A rod, piston or serious knock is not subtle and you can change the noise by manipulating the throttle. The real thing to look for in all engines are a marked “rattle up” or “rattle down” noises that follow the throttle. You should not run bikes making noises like this at all.

Transmissions are easier to decide if it’s a little or big problem. If it spits you out of gear, jams in gear or just won’t go into gear, than there's very little hope that anything but a total rebuild will fix the issue (for most motorcycles). But if the transmission “sputters,” rattles or pulses as you put it in or out of gear it’s normally just the clutch. The best thing you can do for your transmission is to always make the full shift, the gears are mostly damaged by half shifts. A clunky gear box, which sometimes makes a metal punch noise doesn’t usually mean much except that it's designed to shift fast and take abuse. It seems transmissions can shifted quietly or fast, but physics gets in the way of making it do both.

Parting Thoughts

I designed this guide to help people clear up the “simple fixes." You need gas and spark to run any engine and good controls to use it. This story evolved from being about choosing the right mechanic to bike fixes, because identifying what's wrong with your bike before you get the mechanic will help you pick the right one.

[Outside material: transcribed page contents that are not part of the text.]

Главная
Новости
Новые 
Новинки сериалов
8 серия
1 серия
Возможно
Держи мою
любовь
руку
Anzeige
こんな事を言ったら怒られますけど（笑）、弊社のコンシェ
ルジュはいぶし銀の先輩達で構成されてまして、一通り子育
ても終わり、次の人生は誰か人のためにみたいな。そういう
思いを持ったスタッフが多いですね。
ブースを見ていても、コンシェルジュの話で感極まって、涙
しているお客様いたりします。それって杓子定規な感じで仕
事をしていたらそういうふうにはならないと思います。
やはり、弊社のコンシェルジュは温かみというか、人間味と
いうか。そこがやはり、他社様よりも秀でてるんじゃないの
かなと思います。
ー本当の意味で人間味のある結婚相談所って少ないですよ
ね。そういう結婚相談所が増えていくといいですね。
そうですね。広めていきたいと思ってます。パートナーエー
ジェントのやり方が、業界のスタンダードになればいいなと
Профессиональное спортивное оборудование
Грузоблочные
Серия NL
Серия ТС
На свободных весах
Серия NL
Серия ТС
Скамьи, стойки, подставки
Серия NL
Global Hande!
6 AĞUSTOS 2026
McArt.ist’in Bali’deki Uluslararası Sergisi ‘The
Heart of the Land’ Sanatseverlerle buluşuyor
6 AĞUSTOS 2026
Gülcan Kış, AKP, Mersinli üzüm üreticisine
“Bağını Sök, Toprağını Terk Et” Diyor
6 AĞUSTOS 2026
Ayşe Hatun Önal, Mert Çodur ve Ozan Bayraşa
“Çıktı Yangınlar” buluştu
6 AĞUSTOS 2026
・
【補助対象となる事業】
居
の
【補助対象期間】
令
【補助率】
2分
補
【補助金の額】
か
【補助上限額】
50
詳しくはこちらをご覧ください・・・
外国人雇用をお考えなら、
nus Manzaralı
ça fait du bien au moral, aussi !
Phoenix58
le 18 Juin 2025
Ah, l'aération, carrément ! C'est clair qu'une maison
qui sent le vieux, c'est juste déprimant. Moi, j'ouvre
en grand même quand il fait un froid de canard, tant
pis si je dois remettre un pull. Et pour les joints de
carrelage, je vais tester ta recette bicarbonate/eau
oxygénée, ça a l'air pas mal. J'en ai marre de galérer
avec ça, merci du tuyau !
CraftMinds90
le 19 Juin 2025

Ultimately, when it comes time to take it to the shop, give plenty of details and make sure that you'll receive detailed information in return. Ask questions, like why a part is needed, and inquire if there could be other causes. If there are repairs to be done, ask the expert what these repairs will work. If a technician isn't willing to give you five minutes of their time to do that, then why give hours of labor to their business? Don’t feel bad walking away from a bad shop, because it's much worse to walk away from a basket case bike or to not walk away at all because of an overlooked mechanical falt.